(Records from a collection)
___

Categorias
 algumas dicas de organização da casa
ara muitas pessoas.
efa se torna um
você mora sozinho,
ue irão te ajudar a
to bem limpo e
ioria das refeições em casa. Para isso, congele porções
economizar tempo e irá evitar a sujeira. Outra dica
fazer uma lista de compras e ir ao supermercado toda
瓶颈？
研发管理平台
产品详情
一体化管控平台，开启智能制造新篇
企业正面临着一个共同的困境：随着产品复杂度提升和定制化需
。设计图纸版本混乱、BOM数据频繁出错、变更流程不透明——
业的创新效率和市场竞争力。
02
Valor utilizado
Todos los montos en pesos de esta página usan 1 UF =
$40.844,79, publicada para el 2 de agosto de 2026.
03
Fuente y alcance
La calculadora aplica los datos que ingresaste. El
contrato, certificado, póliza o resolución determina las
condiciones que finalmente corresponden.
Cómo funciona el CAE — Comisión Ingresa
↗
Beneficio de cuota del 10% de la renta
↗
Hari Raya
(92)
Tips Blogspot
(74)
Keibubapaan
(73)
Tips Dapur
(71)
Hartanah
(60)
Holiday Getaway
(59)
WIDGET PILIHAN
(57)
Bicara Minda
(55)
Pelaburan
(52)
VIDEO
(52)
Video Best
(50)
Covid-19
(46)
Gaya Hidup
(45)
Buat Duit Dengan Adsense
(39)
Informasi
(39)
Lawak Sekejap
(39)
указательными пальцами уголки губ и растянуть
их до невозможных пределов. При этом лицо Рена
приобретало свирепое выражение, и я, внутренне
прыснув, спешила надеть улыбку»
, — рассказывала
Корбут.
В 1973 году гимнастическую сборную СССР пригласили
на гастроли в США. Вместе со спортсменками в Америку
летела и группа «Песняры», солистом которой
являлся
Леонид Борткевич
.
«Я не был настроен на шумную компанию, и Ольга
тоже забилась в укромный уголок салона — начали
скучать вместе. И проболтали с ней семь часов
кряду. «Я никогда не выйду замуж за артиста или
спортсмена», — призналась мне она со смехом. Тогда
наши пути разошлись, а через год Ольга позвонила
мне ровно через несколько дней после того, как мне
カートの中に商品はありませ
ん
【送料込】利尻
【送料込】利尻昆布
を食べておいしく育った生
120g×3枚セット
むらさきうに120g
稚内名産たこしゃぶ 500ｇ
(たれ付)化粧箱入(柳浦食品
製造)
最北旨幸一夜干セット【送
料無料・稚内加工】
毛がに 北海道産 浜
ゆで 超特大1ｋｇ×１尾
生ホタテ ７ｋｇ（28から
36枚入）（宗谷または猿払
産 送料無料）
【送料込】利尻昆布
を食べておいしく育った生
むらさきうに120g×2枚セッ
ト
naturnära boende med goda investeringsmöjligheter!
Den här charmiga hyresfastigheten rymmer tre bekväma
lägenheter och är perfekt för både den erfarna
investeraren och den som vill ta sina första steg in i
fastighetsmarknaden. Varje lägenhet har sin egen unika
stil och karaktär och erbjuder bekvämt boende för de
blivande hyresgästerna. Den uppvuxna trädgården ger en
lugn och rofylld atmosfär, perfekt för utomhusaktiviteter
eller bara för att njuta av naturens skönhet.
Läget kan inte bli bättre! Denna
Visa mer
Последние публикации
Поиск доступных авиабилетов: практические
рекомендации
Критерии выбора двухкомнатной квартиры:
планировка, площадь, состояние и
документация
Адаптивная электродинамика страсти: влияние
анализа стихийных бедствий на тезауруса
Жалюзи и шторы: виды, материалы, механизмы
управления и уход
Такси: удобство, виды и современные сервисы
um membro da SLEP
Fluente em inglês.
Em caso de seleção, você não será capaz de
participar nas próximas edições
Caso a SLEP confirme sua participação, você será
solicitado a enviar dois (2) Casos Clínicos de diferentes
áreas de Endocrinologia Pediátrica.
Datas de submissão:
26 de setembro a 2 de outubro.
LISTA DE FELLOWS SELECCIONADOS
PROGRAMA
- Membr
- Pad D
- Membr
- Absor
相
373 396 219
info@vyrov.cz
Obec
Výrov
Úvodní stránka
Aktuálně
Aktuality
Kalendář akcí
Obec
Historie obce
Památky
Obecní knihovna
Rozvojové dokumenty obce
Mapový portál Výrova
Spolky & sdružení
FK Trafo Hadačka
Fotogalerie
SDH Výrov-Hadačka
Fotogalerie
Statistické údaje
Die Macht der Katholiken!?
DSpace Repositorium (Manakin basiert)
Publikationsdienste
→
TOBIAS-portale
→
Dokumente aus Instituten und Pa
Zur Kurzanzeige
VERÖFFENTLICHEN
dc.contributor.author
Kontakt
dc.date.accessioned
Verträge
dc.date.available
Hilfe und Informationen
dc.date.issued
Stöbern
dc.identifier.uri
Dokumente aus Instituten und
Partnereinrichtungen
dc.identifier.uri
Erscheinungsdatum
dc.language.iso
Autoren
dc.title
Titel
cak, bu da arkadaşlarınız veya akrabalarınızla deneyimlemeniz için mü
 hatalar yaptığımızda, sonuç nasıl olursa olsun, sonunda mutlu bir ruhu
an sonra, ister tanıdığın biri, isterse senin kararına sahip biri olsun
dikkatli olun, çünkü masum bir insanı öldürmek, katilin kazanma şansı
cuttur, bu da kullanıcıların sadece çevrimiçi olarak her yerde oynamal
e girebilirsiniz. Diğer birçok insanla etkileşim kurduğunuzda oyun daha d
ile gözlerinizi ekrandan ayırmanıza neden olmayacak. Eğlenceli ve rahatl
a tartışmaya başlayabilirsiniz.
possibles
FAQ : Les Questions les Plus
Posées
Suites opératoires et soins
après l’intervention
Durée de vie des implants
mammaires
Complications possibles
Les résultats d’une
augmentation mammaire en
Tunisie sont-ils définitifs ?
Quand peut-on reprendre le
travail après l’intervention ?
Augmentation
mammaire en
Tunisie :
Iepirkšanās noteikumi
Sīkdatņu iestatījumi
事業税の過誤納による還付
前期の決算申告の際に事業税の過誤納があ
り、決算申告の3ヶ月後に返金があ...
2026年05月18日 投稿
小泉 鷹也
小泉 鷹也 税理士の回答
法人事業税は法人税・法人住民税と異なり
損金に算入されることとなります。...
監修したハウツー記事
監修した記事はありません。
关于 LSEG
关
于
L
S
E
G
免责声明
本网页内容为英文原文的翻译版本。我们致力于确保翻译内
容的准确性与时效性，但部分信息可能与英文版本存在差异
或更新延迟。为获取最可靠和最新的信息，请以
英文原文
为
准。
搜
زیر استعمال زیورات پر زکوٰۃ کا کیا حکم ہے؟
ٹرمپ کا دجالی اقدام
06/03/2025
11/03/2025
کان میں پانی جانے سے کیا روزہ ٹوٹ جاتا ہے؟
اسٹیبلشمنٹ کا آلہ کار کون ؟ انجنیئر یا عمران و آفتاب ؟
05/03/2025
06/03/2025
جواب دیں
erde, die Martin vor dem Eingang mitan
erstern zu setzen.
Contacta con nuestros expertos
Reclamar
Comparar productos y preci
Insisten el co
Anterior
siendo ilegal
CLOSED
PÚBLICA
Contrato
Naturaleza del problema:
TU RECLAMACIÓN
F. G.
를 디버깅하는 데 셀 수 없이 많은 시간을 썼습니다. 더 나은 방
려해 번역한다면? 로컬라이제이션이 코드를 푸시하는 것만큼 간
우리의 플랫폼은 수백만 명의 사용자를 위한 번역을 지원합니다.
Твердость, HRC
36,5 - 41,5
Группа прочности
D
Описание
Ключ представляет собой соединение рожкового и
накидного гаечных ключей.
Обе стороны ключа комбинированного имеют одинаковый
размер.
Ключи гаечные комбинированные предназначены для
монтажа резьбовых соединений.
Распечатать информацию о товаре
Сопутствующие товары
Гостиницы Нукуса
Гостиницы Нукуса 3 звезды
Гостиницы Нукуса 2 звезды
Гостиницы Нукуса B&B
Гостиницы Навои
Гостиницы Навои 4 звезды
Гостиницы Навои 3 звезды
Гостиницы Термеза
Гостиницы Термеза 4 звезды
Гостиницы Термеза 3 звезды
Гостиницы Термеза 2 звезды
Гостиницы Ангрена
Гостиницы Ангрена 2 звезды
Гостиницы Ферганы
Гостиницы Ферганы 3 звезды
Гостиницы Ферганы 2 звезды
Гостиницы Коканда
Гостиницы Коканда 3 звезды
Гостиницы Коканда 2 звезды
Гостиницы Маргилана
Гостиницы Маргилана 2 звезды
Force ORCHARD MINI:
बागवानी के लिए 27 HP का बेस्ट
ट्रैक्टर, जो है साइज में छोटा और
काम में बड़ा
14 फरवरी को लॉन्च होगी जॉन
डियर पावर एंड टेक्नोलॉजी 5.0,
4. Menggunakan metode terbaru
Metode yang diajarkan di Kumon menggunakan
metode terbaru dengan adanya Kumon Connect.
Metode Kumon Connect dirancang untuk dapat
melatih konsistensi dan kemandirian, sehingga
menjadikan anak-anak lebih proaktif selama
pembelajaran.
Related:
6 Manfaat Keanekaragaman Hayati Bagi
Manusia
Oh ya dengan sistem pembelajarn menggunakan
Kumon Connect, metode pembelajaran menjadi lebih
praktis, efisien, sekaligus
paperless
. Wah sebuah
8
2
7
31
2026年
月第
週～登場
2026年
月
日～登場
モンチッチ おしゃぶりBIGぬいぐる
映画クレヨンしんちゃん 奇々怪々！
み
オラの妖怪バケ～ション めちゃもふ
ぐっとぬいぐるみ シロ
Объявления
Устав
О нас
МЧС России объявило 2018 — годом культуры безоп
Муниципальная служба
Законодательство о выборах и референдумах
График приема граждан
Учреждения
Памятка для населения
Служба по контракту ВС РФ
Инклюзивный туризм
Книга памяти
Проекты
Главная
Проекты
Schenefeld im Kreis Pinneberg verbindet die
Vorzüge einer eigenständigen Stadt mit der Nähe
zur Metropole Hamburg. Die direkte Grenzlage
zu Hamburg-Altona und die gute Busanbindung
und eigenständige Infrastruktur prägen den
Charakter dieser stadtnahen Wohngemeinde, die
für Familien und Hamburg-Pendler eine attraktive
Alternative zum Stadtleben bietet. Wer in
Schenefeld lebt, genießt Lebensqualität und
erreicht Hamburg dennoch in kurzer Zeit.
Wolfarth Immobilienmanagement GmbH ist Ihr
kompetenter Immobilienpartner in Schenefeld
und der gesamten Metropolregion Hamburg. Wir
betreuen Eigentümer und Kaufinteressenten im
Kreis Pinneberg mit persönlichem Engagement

___

Wherever the string "Instituten" occurs in the records, copy the line it is in.

Dokumente aus Instituten und Pa
Dokumente aus Instituten und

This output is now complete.